In State ex rel. Park National Bank v. Globe Indemnity Co., 332 Mo. 1089, 61 S.W.2d 733, a judgment for substantial damages rendered in a suit upon a notary public’s bond was set aside because the injury did not result from the negligent act of the notary. The Supreme Court in reversing the judgment for substantial damages ordered the cause remanded with directions to the trial court to enter judgment for plaintiff for the amount of the bond to be satisfied upon the payment to plaintiff of one cent and costs. Similarly in State ex rel. and to Use of Wilkinson v. Central Surety & Ins. Corporation, 232 Mo.App. 748, 112 S.W.2d 607, a judgment for substantial damages for the breach of a notary’s bond was held to be erroneous. The cause was remanded with directions to the trial court to enter judgment for plaintiff in the amount of the bond to be satisfied on the payment to plaintiff of the sum of one dollar and costs.
Section 512.160, subd. 3, RSMo 1949, V. A.M.S., provides: “The appellate court shall examine the transcript on appeal and, subject to the provision of subsections 1 and 2 of this section, award a new trial or partial new trial, reverse or affirm the judgment or order of the trial court, or give such judgment as such court ought to have given, as to the appellate court shall seem agreeable to law. Unless justice requires otherwise the court shall dispose finally of the' case on appeal and no new trial shall be ordered as to issues in which no error appears.”

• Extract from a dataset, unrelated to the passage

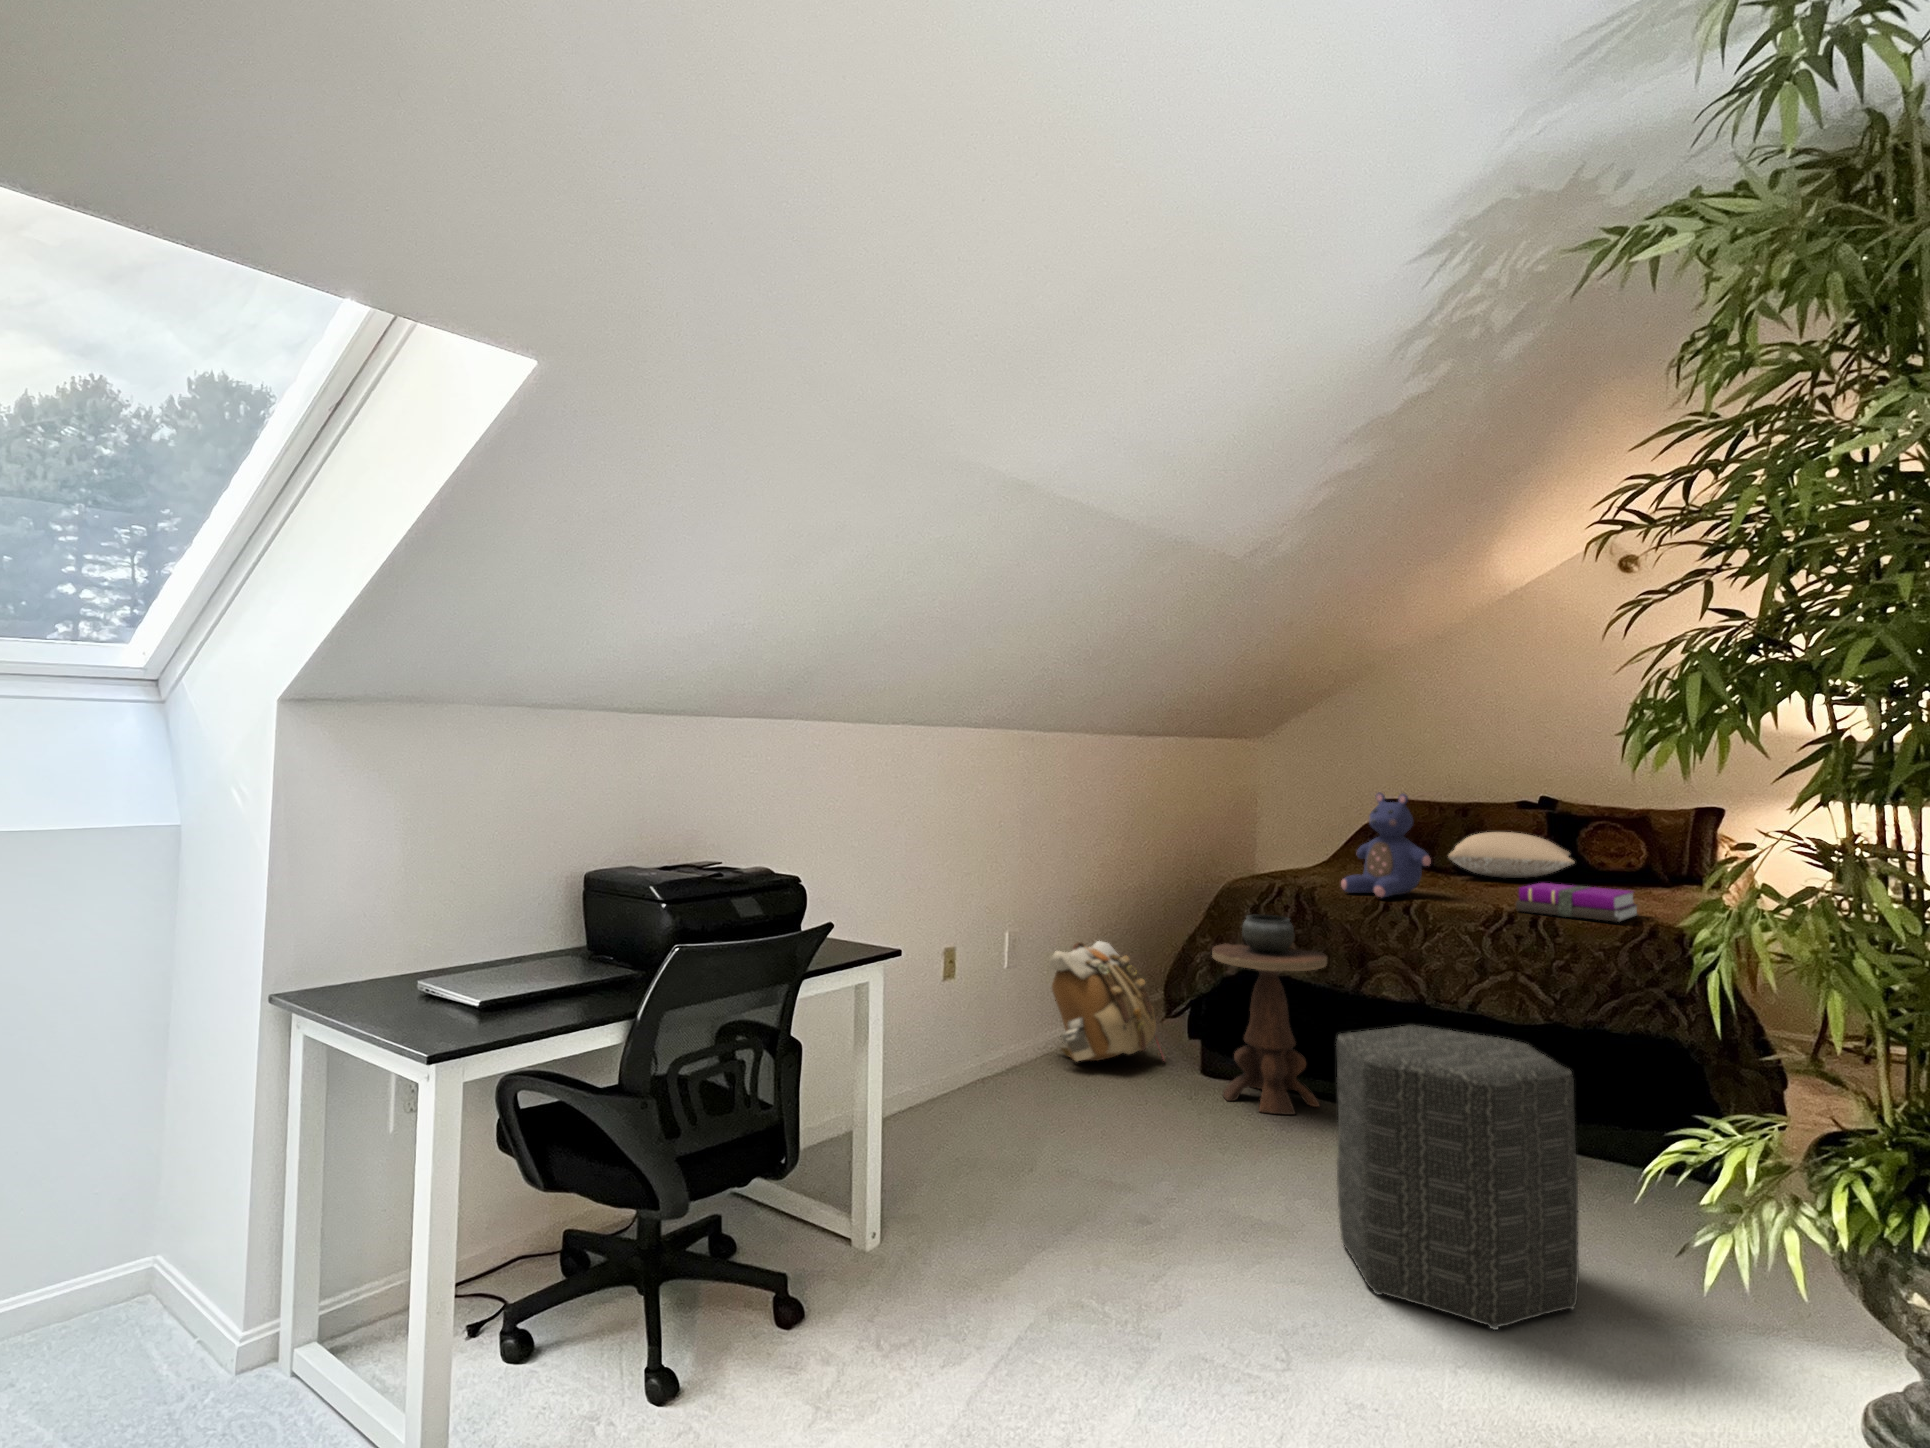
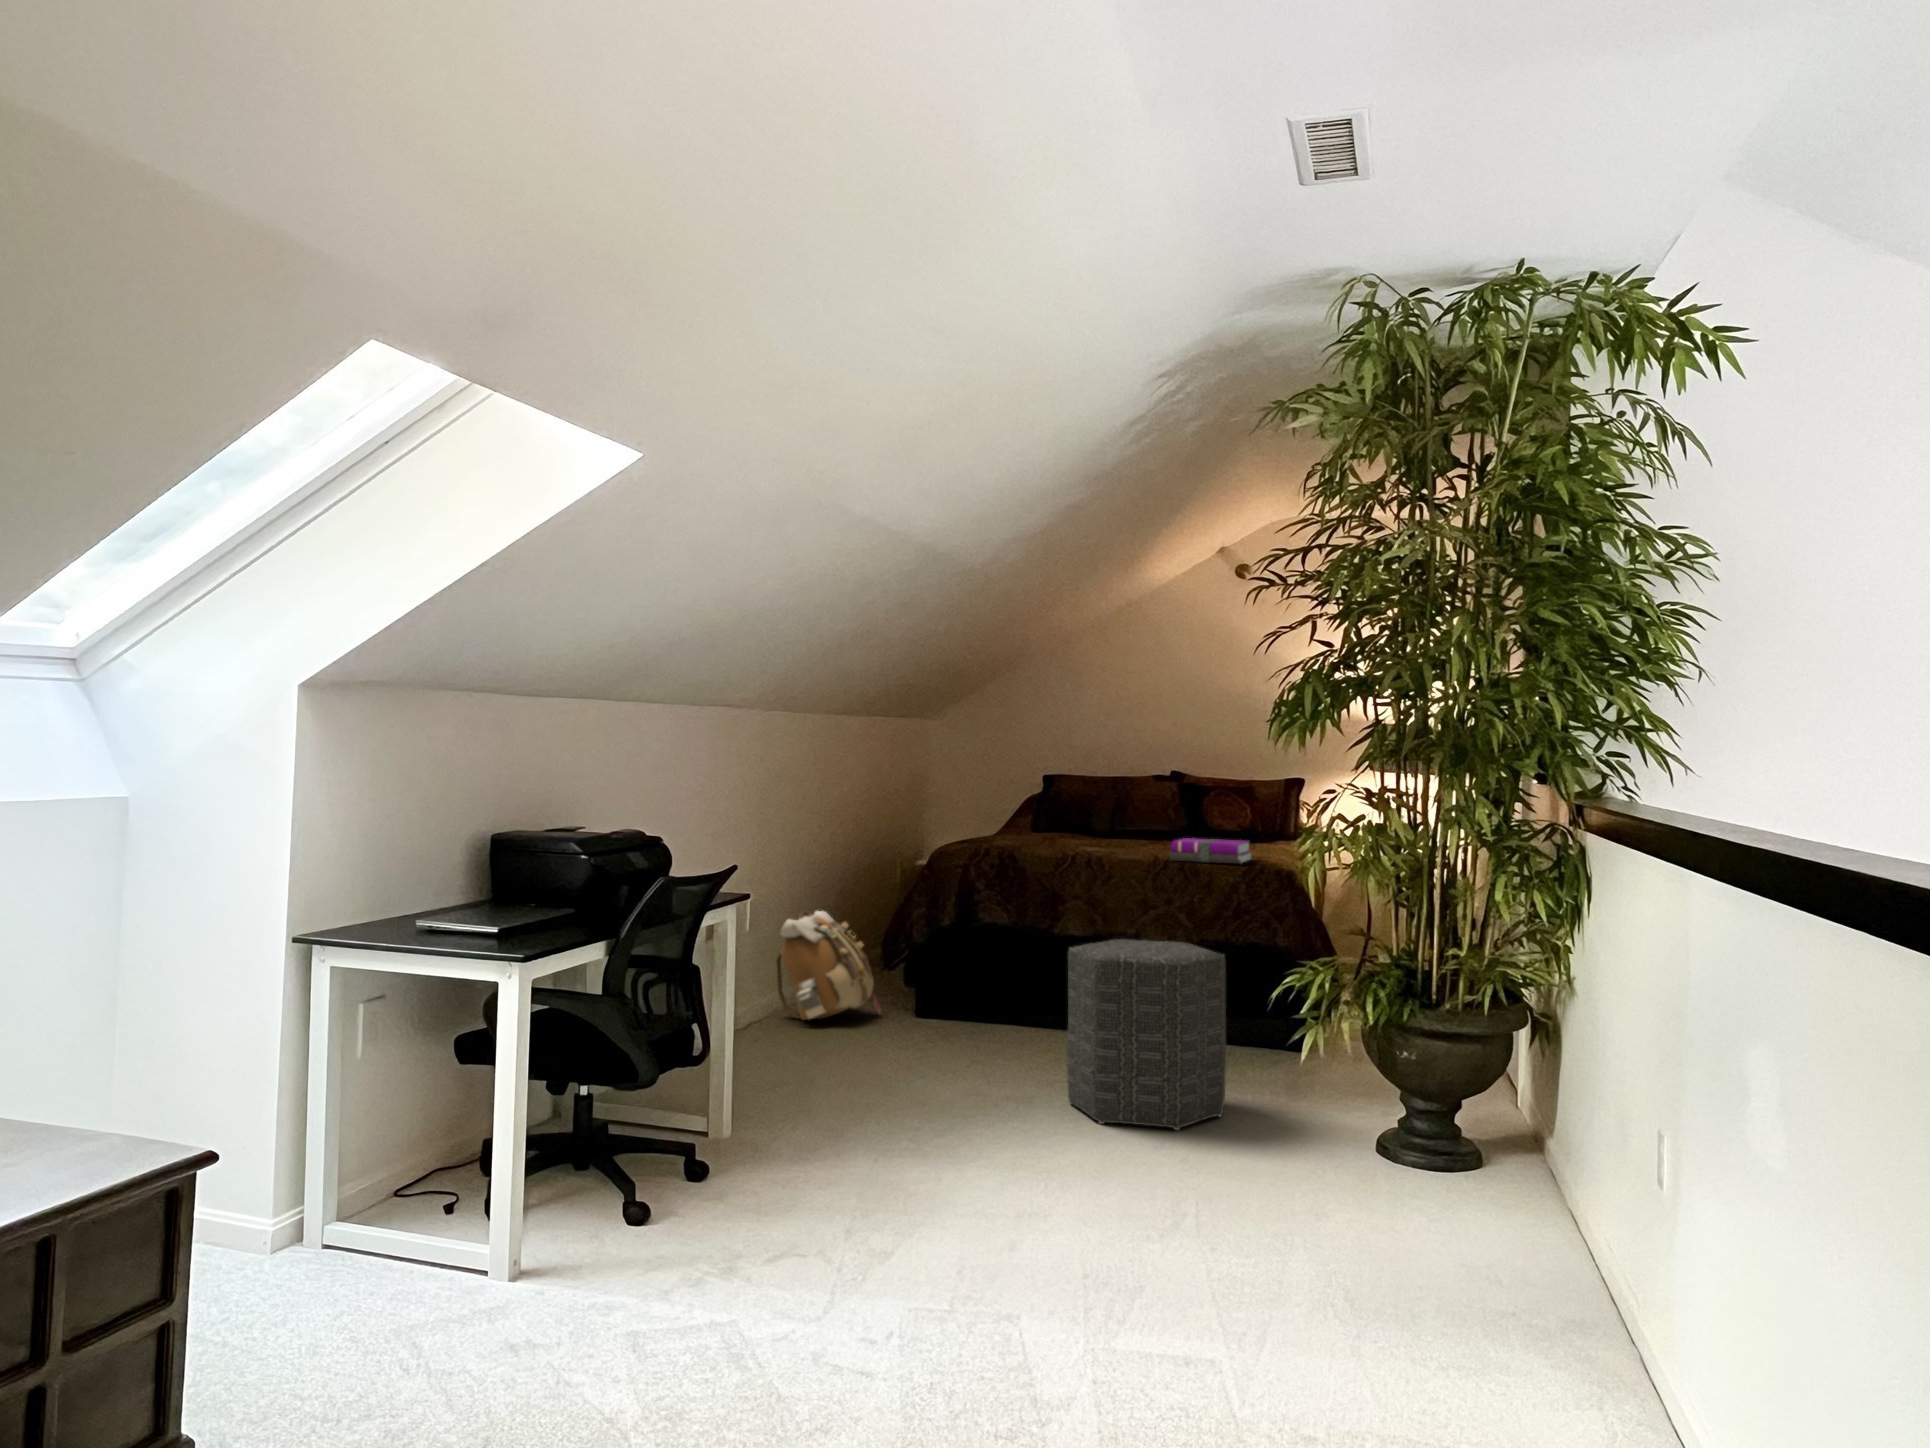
teddy bear: present [1341,793,1431,897] -> none [1034,767,1106,855]
pillow: present [1448,832,1575,878] -> none [1109,801,1205,839]
side table: present [1212,915,1327,1115] -> none [933,875,1028,1040]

Under this statute, it is our duty to order such judgment entered as in our opinion the trial court should' have rendered. Howard National Bank & Trust Co. v. Jones, Mo.App., 238 S.W.2d 905, loc. cit. 911.
The judgment of the trial court is accordingly reversed and the cause remanded with directions to enter judgment for plaintiff for the amount of the bond to be satisfied upon the payment to plaintiff of one cent and costs.